Setting me down on the floor Declan looks me in the eye. “I’m going to get you some clothes.” He tells me. “But when I get back we’re going to have a little chat.” With that being said he turns around and walks out the door, shutting it as he leaves. For a second my line of sight stays on the door, his absence feeling cold. He hasn’t left my side since we left school and now with him only a room away, chills sprinkle down on me leaving distinguishable goosebumps.

Shaking my head, I begin to peel off my filthy clothes. Get yourself together Ella. The words become a chant in my head as my feet step into the tub and my hands pull shut the layered slate grey curtain. What did Declan mean were going to have a chat? A chat about what? I plunge into the warm steamy water, not wanting to be cold anymore, hoping it will help my kindling nerves.

As I look down at the tub floor, I see red drops sliding down my legs and pooling the white porcelain a light pink streaming towards the drain. Blood, her blood, the girl I hurt.

I need to get the blood off, I need to get it off.

With an unsteady heart and air-lacking lungs, I reach for Declan’s Old Spice body wash at the far end of the tub in one quick motion just wanting to scrub myself clean. As I step and reach at the same time with little patience, my foot slips on a loofah sponge laying on the shower floor, and instantly my balance is lost and I’m falling, my knees hitting first then my hands. I cry out in pain not being able to stop it, as my knees erupt with it. On top of that, the body wash container falls hitting my back and then after hits the tub, echoing a loud noise.

Tears tumble out of my eyes right on cue as I quickly get off my knees and pull them to my chest feeling the hurt in them. Footsteps come pounding down the hall immediately, heavy and forceful until finally, the door pushes open slamming against the wall. A second later the curtain is being yanked open and those forest eyes are on me, seeing me in just my skin and no clothes. “Oh, Ellie.” Declan’s breathes, immediately climbing into the tub and reaching for me as I cry silently. “Where does it hurt?”

Fear circles my stomachs as my eyes blur and squeeze shut. His hands pick me up and pull me to his lap. My arms cover my chest on instinct as I squeeze my legs together, my knees aching in sharp stabs. He can’t see me like this. He’s going to think I’m ugly. He’s going to see my stretch marks. “P-please d-don’t look at me,” I whisper through trembling lips, wanting so badly to rub my knees but won’t because they’re protecting my chest.

Declan strokes my hair. “You’re fucking beautiful Ellie, you have nothing to be ashamed about so open those blue eyes for me.” He coos, and I do what he says and force my eyes open. “There you go, now tell me where it hurts.”

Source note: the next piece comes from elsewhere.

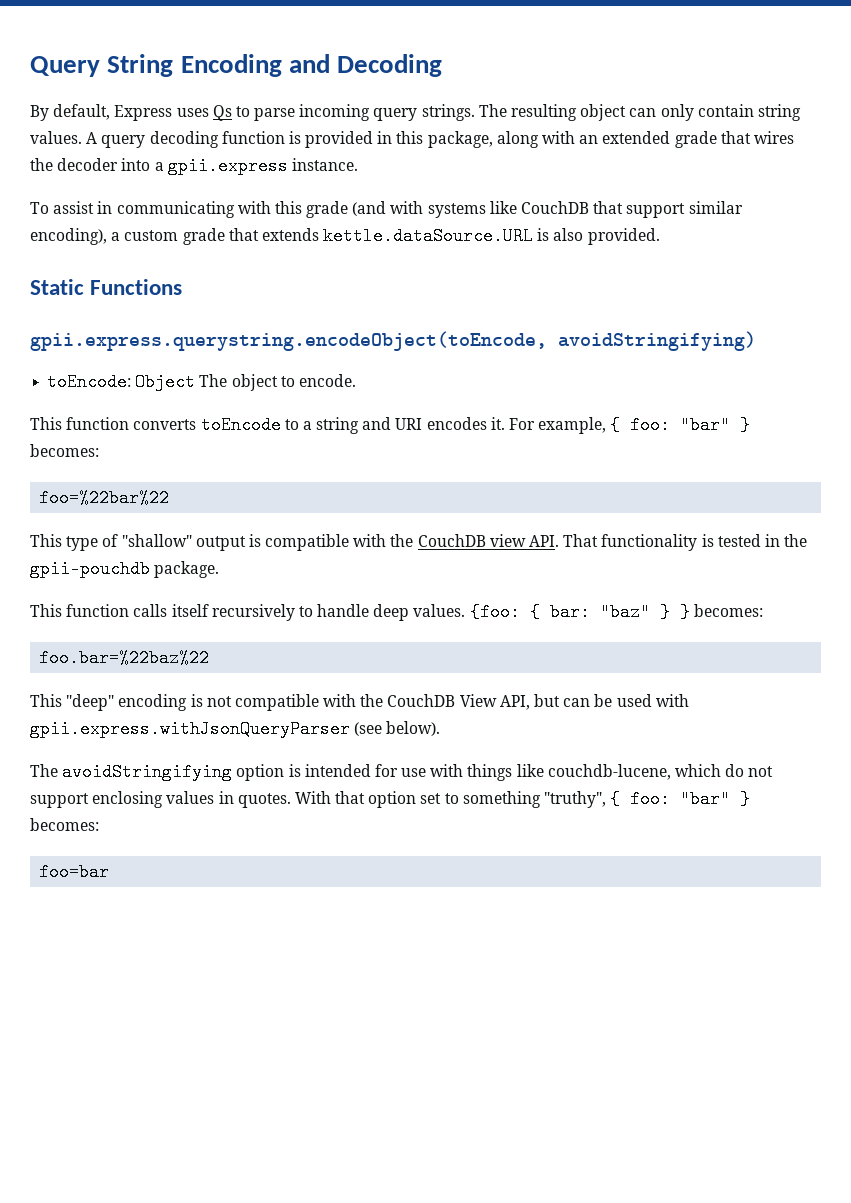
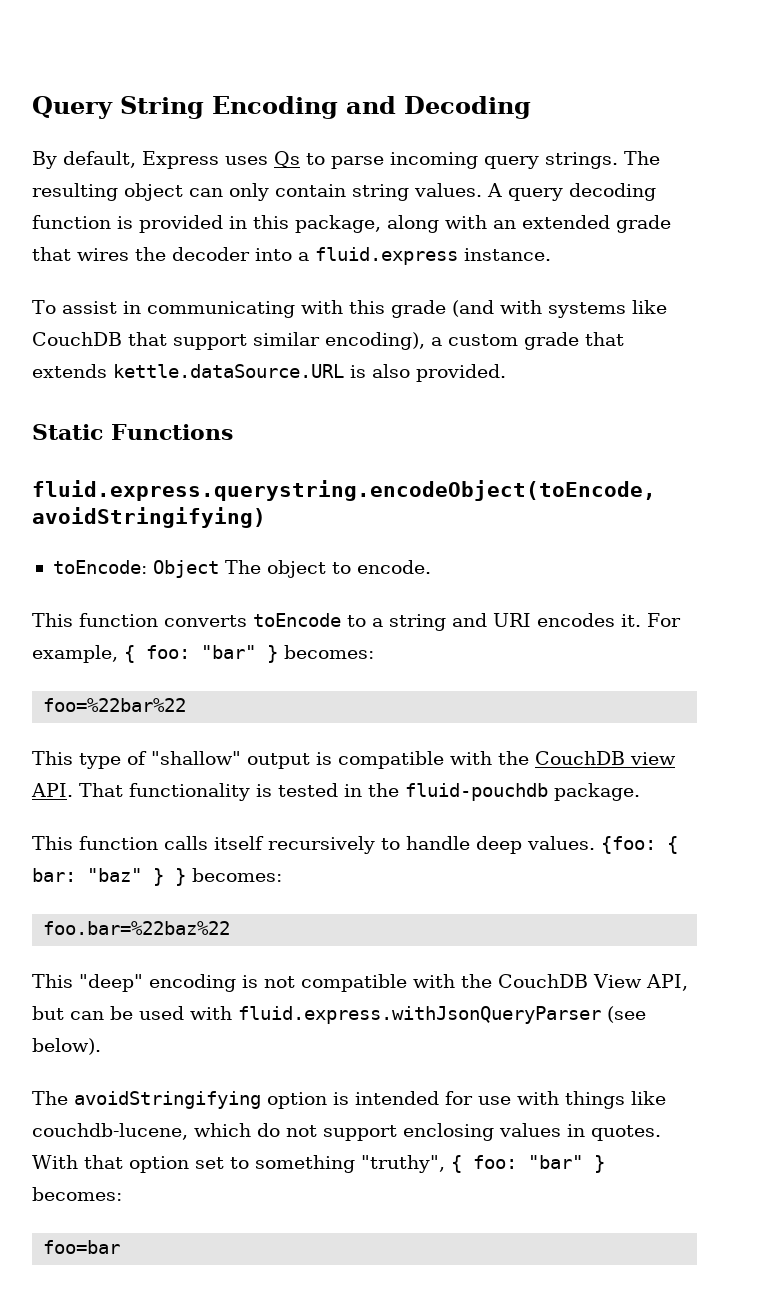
[167,157,288,175] gpii.express -> [315,247,458,265] fluid.express
[30,331,547,351] gpii.express.querystring.encodeObject(toEncode, -> [32,480,656,501] fluid.express.querystring.encodeObject(toEncode,
[30,560,150,578] gpii-pouchdb -> [405,783,548,801] fluid-pouchdb
[30,720,350,738] gpii.express.withJsonQueryParser -> [238,1006,601,1024] fluid.express.withJsonQueryParser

“My knees.” I croak, cheeks hot as burning coal. This is my Declan though and he’s never made me feel bad about myself.

One of his hands goes to my knees and begins to rub them soothing the ache. “I love you, Ella, all of you, that includes all the pieces you don’t love.” He murmurs, making my insides quench, momentarily forgetting about my knees. “So believe me when I tell you you are stunning—all of your skin and all of your bones are something wonderful.”

“D.” I mumble hiding my head into him.

He chuckles softly. “No need to be embarrassed, you’re mine and that’s how it’s always going to be.”